Purpose. Clusterin has been associated with active cell death in several different model systems, including animal models of retinal degeneration. Clusterin is also expressed in normal tissues, a finding that leads to the question of how it could then play a cell death-specific role during tissue regression. To address this paradox, we have examined clusterin expression during light-induced retinal damage in rats. Methods. Normal albino rats were reared in darkness and then exposed to intense visible light to induce retinal degeneration. Clusterin expression was then examined at various times after light treatment. Standard molecular techniques including Northern analysis, immunohistochemistry, and Western analysis were employed. Results. Northern analysis established that the largest increase in clusterin expression occurs after a decrease in interphotoreceptor retinoid binding protein, IRBP, expression (an indication of a photoreceptor cell dysfunction) and after an increase in heme oxygenase 1, HO-1, expression (an oxidative stress inducible gene), suggesting that induction of clusterin expression is an oxidative stress response.
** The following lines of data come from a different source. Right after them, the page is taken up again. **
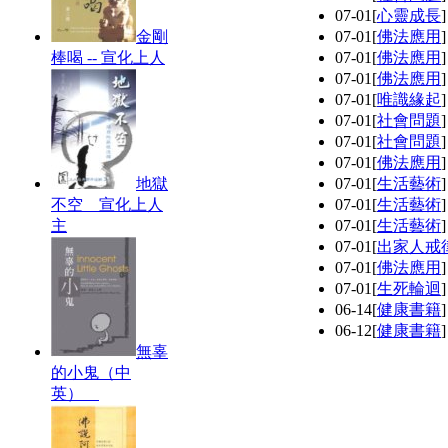
07-01
[
心靈成長
金剛
07-01
[
佛法應用
棒喝 -- 宣化上人
07-01
[
佛法應用
07-01
[
佛法應用
07-01
[
唯識緣起
07-01
[
社會問題
07-01
[
社會問題
07-01
[
佛法應用
地獄
07-01
[
生活藝術
不空 宣化上人
07-01
[
生活藝術
主
07-01
[
生活藝術
07-01
[
出家人戒
07-01
[
佛法應用
07-01
[
生死輪迴
06-14
[
健康書籍
06-12
[
健康書籍
無辜
的小鬼（中
英）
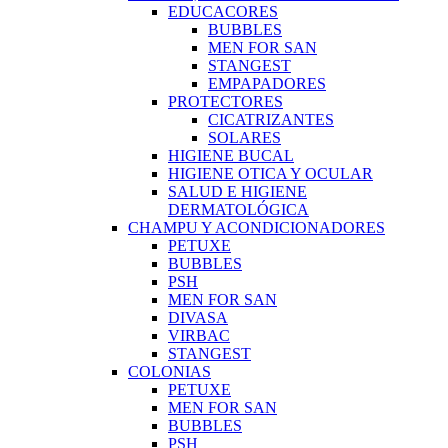
EDUCACORES
BUBBLES
MEN FOR SAN
STANGEST
EMPAPADORES
PROTECTORES
CICATRIZANTES
SOLARES
HIGIENE BUCAL
HIGIENE OTICA Y OCULAR
SALUD E HIGIENE
DERMATOLÓGICA
CHAMPU Y ACONDICIONADORES
PETUXE
BUBBLES
PSH
MEN FOR SAN
DIVASA
VIRBAC
STANGEST
COLONIAS
PETUXE
MEN FOR SAN
BUBBLES
PSH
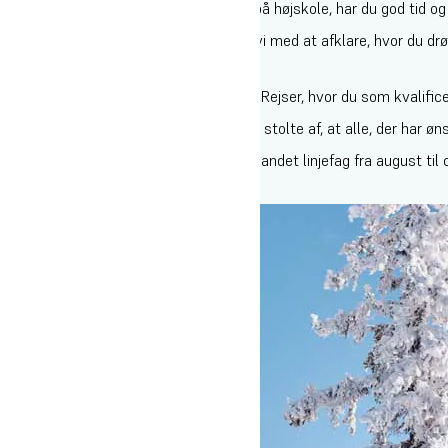
Når du tager din instruktøruddannelse på højskole, har du god tid o
Allerede i starten af opholdet arbejder vi med at afklare, hvor du d
finder en skiskole.
Vi har et tæt samarbejde med Højmark Rejser, hvor du som kvalifice
Vi kalder det ikke jobgaranti – men vi er stolte af, at alle, der har ø
Vælger du Skiinstruktør + job, har du et andet linjefag fra august t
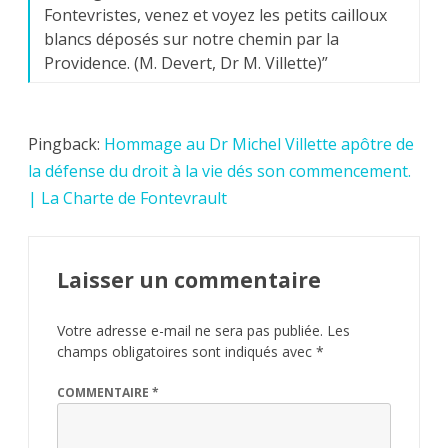
Fontevristes, venez et voyez les petits cailloux
blancs déposés sur notre chemin par la
Providence. (M. Devert, Dr M. Villette)
”
Pingback:
Hommage au Dr Michel Villette apôtre de
la défense du droit à la vie dés son commencement.
| La Charte de Fontevrault
Laisser un commentaire
Votre adresse e-mail ne sera pas publiée.
Les
champs obligatoires sont indiqués avec
*
COMMENTAIRE
*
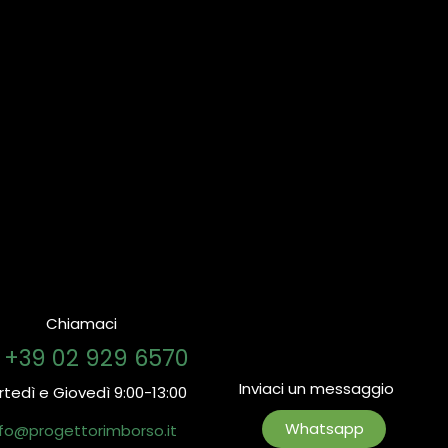
Chiamaci

+39 02 929 6570
Inviaci un messaggio
tedì e Giovedì 9:00-13:00
👉
Whatsapp
nfo@progettorimborso.it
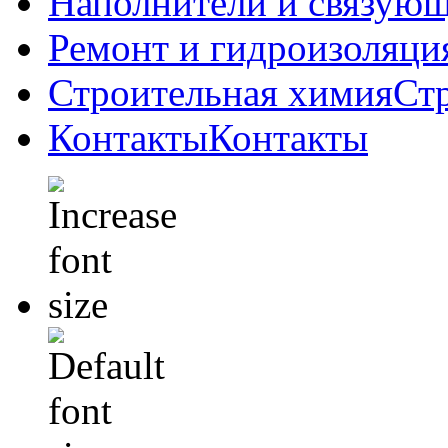
Наполнители и связую
Ремонт и гидроизоляци
Строительная химия
Ст
Контакты
Контакты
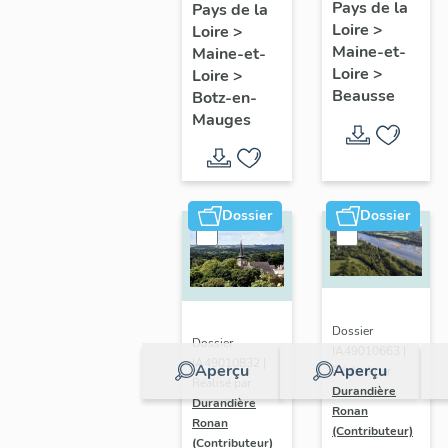
présentatio
Mauges :
Pays de la
Pays de la
Loire
>
de la
Loire
>
présentation
Maine-et-
Maine-et-
commune
de la
Loire
>
Loire
>
commune
Beausse
Botz-en-
Mauges
Dossier
Dossier
Dossier
Dossier
IA49010663 |
IA49010832 |
Aperçu
Aperçu
Réalisé par
Réalisé par
Durandière
Durandière
Ronan
Ronan
(Contributeur)
(Contributeur)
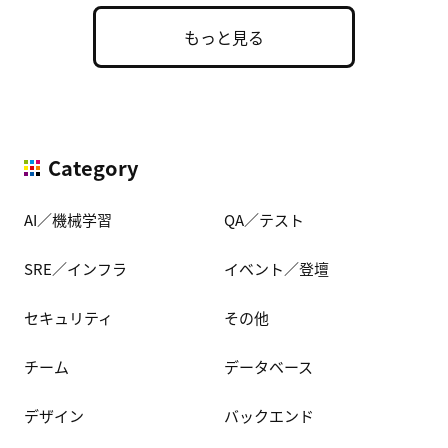
もっと見る
Category
AI／機械学習
QA／テスト
SRE／インフラ
イベント／登壇
セキュリティ
その他
チーム
データベース
デザイン
バックエンド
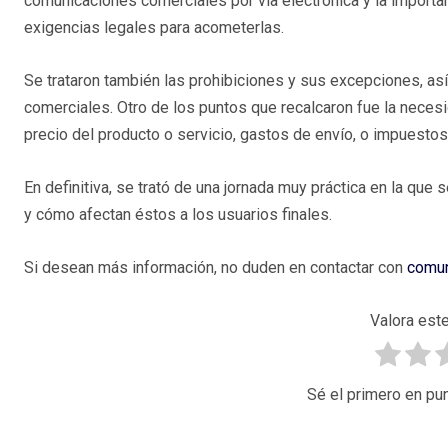
comunicaciones comerciales por vía electrónica y la importa
exigencias legales para acometerlas.
Se trataron también las prohibiciones y sus excepciones, así
comerciales. Otro de los puntos que recalcaron fue la necesi
precio del producto o servicio, gastos de envío, o impuestos
En definitiva, se trató de una jornada muy práctica en la que 
y cómo afectan éstos a los usuarios finales.
Si desean más información, no duden en contactar con
comun
Valora este
Sé el primero en pun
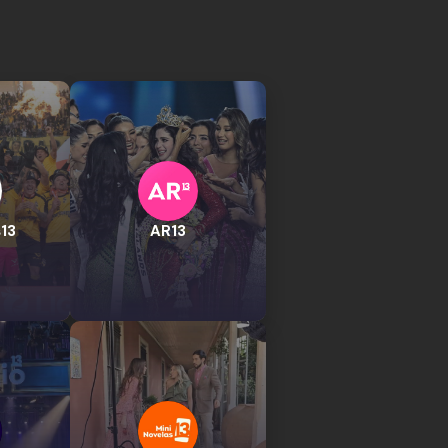
13
AR13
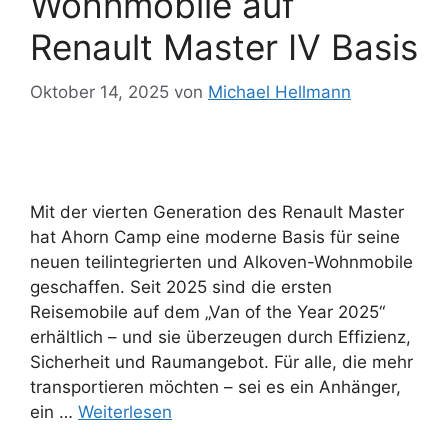
Wohnmobile auf
Renault Master IV Basis
Oktober 14, 2025
von
Michael Hellmann
Mit der vierten Generation des Renault Master
hat Ahorn Camp eine moderne Basis für seine
neuen teilintegrierten und Alkoven-Wohnmobile
geschaffen. Seit 2025 sind die ersten
Reisemobile auf dem „Van of the Year 2025“
erhältlich – und sie überzeugen durch Effizienz,
Sicherheit und Raumangebot. Für alle, die mehr
transportieren möchten – sei es ein Anhänger,
ein …
Weiterlesen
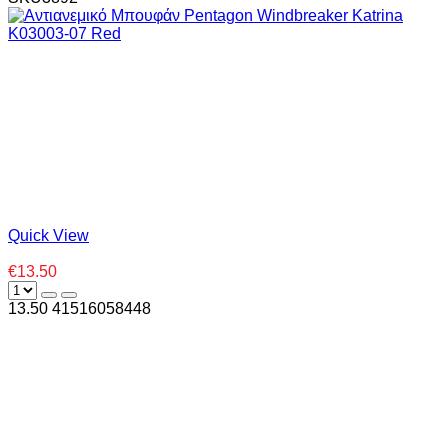
Quick View
€13.50
13.50
4
1516058448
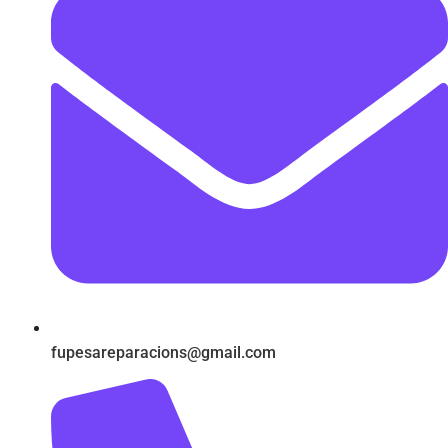
fupesareparacions@gmail.com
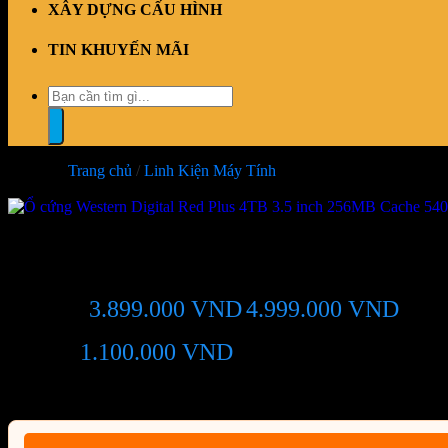
XÂY DỰNG CẤU HÌNH
TIN KHUYẾN MÃI
Tìm
kiếm:
Trang chủ
/
Linh Kiện Máy Tính
-22%
Ổ cứng Western Digital Red 
3.899.000
VND
4.999.000
VND
Giá chỉ còn:
-22%
1.100.000
VND
(Tiết kiệm:
)
Giá BiG Sale - Không áp dụng kèm các Khuyến Mãi khác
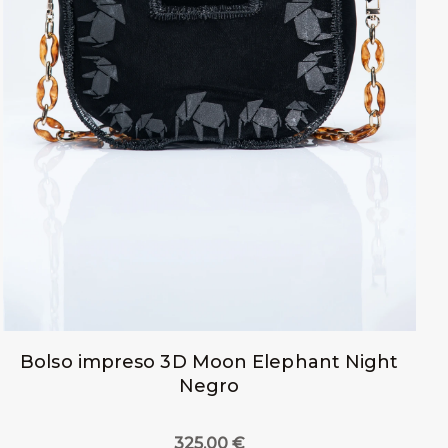
Bolso impreso 3D Moon Elephant Night
Negro
325,00
€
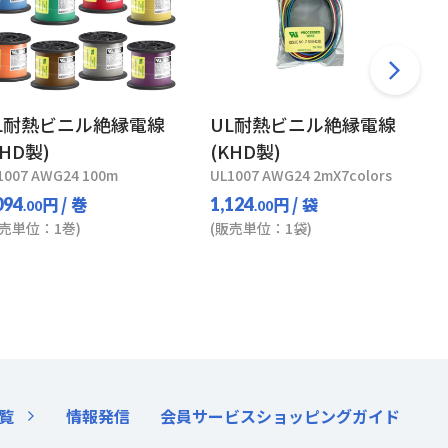
L耐熱ビニル絶縁電線
UL耐熱ビニル絶縁電線
KHD製)
(KHD製)
1007 AWG24 100m
UL1007 AWG24 2mX7colors
円
/ 巻
円
/ 袋
094
1,124
.00
.00
販売単位：1巻)
(販売単位：1袋)
覧
情報発信
会員サービス
ショッピングガイド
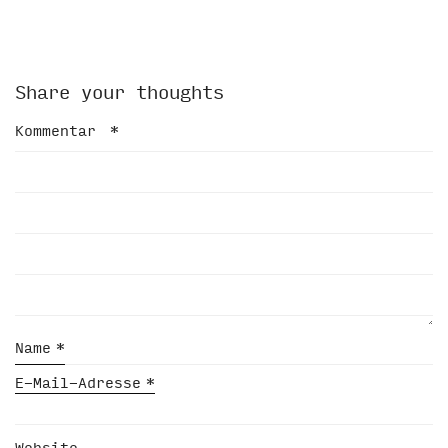
Share your thoughts
Kommentar
*
Name
*
E-Mail-Adresse
*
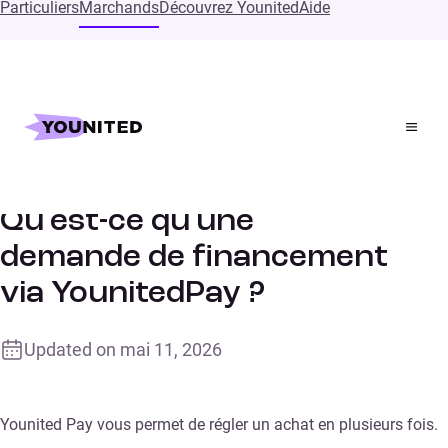
Particuliers
Marchands
Découvrez Younited
Aide
Accueil
Supports
Qu’est-ce qu’une demande de financement via
YounitedPay ?
Qu’est-ce qu’une
demande de financement
via YounitedPay ?
Updated on
mai 11, 2026
Younited Pay vous permet de régler un achat en plusieurs fois.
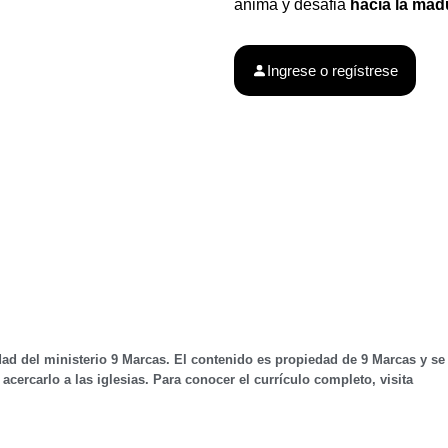
animá y desafiá
hacia la mad
Ingrese o regístrese
dad del ministerio 9 Marcas. El contenido es propiedad de 9 Marcas y se 
acercarlo a las iglesias. Para conocer el currículo completo, visita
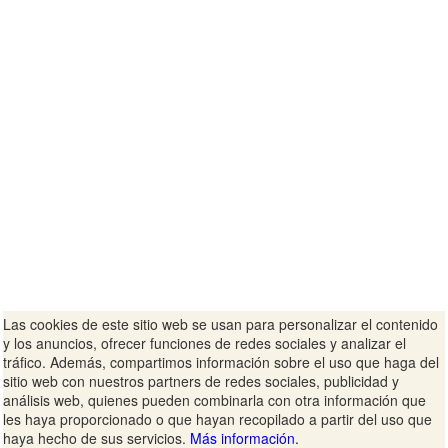
Las cookies de este sitio web se usan para personalizar el contenido
y los anuncios, ofrecer funciones de redes sociales y analizar el
tráfico. Además, compartimos información sobre el uso que haga del
sitio web con nuestros partners de redes sociales, publicidad y
análisis web, quienes pueden combinarla con otra información que
les haya proporcionado o que hayan recopilado a partir del uso que
haya hecho de sus servicios.
Más información.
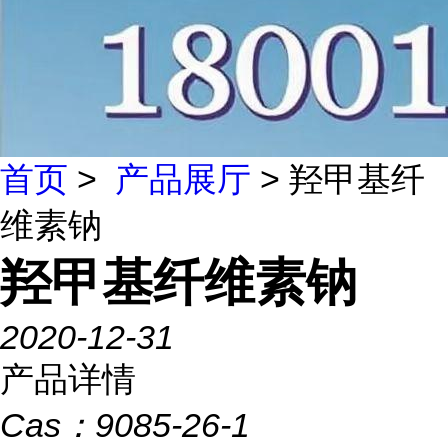
首页
>
产品展厅
> 羟甲基纤
维素钠
羟甲基纤维素钠
2020-12-31
产品详情
Cas：
9085-26-1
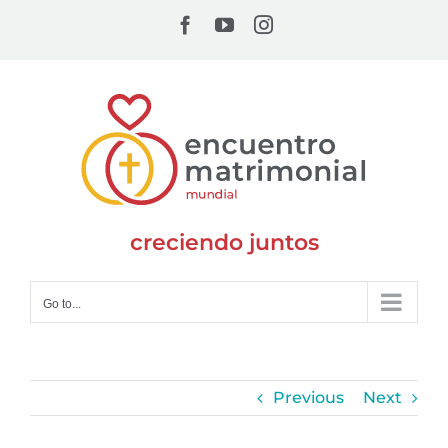
Skip
Facebook
YouTube
Instagram
to
content
creciendo juntos
Go to...
Previous
Next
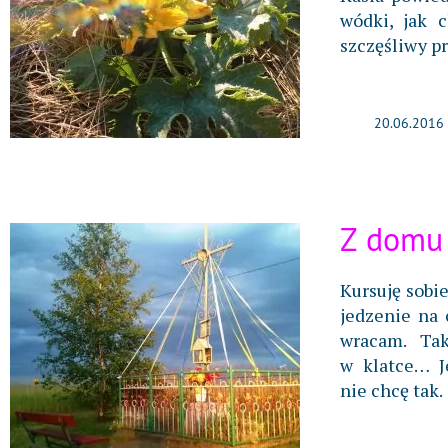
wódki, jak c
szczęśliwy p
20.06.2016
Z domu
Kursuję sobi
jedzenie na
wracam. Ta
w klatce… J
nie chcę tak.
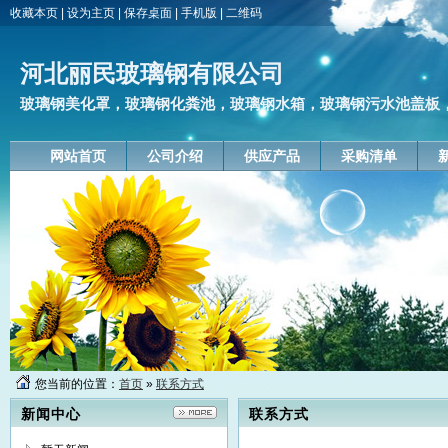
收藏本页
|
设为主页
|
保存桌面
|
手机版
|
二维码
河北丽民玻璃钢有限公司
玻璃钢美化罩，玻璃钢化粪池，玻璃钢水箱，玻璃钢污水池盖板，玻
网站首页
公司介绍
供应产品
采购清单
您当前的位置：
首页
»
联系方式
新闻中心
联系方式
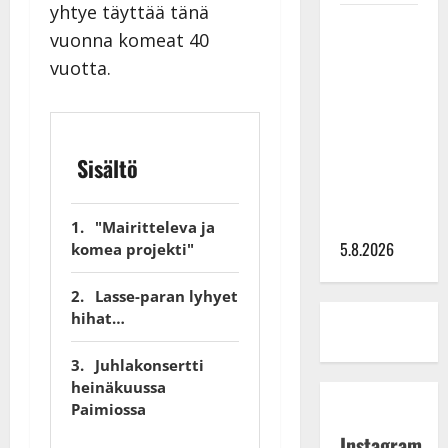
yhtye täyttää tänä
Leif
vuonna komeat 40
Lindeman
vuotta.
levytti:
”Kuvaa
osuvasti
uraani
Sisältö
pikkupojasta
näihin
päiviin”
"Mairitteleva ja
5.8.2026
komea projekti"
Lasse-paran lyhyet
hihat…
Juhlakonsertti
heinäkuussa
Paimiossa
Instagram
Immunohistochemical analysis with two different clusterin-specific antibodies, anti(SGP-2) and anti(301), localized distinct forms of clusterin to Müller cells and degenerating photo-receptor cells. Western analysis demonstrated degeneration associated isoforms of clusterin in light treated retina that are not present in normal retina. Conclusion. Clusterin over-expression is characteristic of a retinal degeneration phenotype and we propose that clusterin action may be defined by the nature in which it is modified. We hypothesize that alternate processing leads to retinal degeneration-specific forms of the protein (65, 61, and 50 kDa) that are not present in normal retina.